Christine Takata and Kyle Hamada rinse mud from photos in the Hamilton Library collection that were damaged by the Manoa flood.
While the volumes themselves are gone, the information itself is not lost, she said.
"All of these things have been digitized and there are other copies available."
Davis has just overseen the shipping of three Matson containers of maps, books and photographs to the Belfor company in Texas that specializes in cleaning and restoration.
"We spent the past week putting the material we saved into freezer containers and dividing it up so some was shipped to Texas, especially maps of Asia and other parts of the world," said Sinclair. "We kept the Hawai'i and Pacific maps here. The things that are completely irreplaceable we want to have under our own watchful eye.
"You can wash things and actually get quite a lot of the dirt out of them," Sinclair said. "Our preservationist has been doing some test processing of some of the maps and has been able to do quite a good job. You can see dirt still but you can see the images and that's the most important.
"We were very lucky that we had lots of volunteers that came and helped us pull things out before they started to mold."
Davis said a secondary disaster was averted because dehumidification was begun almost immediately.
"We knew what to do and were able to get local assistance to dehumidify the library from the beginning so that the remaining five floors weren't lost and we didn't have a secondary disaster," she said. "If we didn't have dehumidification immediately we would have had serious mold growth."
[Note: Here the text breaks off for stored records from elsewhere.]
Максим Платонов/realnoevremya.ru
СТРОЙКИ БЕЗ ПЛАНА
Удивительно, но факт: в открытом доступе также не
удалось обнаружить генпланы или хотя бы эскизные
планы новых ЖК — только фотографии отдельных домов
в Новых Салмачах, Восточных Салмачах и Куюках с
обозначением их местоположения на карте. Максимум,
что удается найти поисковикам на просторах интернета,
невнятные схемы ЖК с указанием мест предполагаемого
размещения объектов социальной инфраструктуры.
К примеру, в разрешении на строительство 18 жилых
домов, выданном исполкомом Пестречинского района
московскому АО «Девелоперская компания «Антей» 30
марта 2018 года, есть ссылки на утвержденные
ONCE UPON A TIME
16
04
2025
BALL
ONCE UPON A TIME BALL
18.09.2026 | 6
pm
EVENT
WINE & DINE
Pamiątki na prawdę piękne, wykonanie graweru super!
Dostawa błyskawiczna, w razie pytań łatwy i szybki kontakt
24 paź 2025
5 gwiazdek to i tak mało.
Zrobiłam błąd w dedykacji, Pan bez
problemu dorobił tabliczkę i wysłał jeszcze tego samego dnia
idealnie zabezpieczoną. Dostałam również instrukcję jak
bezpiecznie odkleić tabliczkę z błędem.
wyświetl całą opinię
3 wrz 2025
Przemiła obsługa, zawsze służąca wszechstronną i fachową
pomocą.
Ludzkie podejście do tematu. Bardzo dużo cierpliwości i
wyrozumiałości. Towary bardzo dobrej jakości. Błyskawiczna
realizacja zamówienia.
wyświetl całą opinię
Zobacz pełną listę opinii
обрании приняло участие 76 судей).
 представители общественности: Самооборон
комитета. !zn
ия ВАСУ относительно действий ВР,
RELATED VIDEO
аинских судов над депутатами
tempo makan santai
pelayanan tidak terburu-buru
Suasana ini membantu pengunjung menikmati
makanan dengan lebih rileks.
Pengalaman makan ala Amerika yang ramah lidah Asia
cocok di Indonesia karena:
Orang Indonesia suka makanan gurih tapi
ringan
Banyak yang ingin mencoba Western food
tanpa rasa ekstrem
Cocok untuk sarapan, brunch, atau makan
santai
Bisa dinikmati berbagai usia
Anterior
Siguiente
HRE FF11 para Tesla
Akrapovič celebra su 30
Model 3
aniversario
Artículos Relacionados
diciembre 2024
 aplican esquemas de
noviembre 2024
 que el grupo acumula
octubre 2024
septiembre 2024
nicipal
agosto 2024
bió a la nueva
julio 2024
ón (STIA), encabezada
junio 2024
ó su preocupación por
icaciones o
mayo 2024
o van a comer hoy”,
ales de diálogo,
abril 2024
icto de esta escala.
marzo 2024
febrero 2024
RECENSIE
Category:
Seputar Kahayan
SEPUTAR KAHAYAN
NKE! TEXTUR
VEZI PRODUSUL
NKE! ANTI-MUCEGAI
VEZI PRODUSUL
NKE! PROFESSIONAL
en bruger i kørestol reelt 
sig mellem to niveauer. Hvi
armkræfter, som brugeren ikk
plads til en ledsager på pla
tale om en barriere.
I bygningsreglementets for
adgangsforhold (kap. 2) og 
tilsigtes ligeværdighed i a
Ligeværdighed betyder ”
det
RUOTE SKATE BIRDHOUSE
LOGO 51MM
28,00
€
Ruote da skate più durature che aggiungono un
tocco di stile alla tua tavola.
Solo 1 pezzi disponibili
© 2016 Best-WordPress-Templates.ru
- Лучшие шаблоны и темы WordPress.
Mitchell Parks, national accounts manager for the 2,500-employee Belfor USA Corp. in Fort Worth. said he has seen this type of damage "on a fairly regular basis" and the firm hopes to be able to both freeze-dry and clean the documents within a few months.
When the materials reach Fort Worth, the ones that don't need cleaning will go into a high-tech 60-foot vacuum chamber that extracts the water, turns it into vapor and pulls it from the chamber so the paper doesn't get wet again.
"The library did an outstanding job of getting things frozen quickly which greatly reduced the amount of damage," Parks said.
While 70 percent of the documents going to Belfor only need drying, the remainder also will have to be cleaned of mud, which is more complicated.
"We're anticipating about 45 minutes per map to get the mud removed," Parks said. "We're going to thaw them out and take it off while they're still wet. If you let mud dry on the paper it becomes almost impossible to get off."
Davis said the Texas firm could complete its work in time for the materials to be available by the fall semester, but she expects the portions done here to take far longer. Bishop Museum has offered the services of its conservation staff.
Librarians still don't have a complete list of what's been lost from the basement. A card catalogue arranged by call number and geographic region for the maps is still being dried out.
"We have to dry each card individually and put them back in order and then we can use those to determine what we lost," Sinclair said.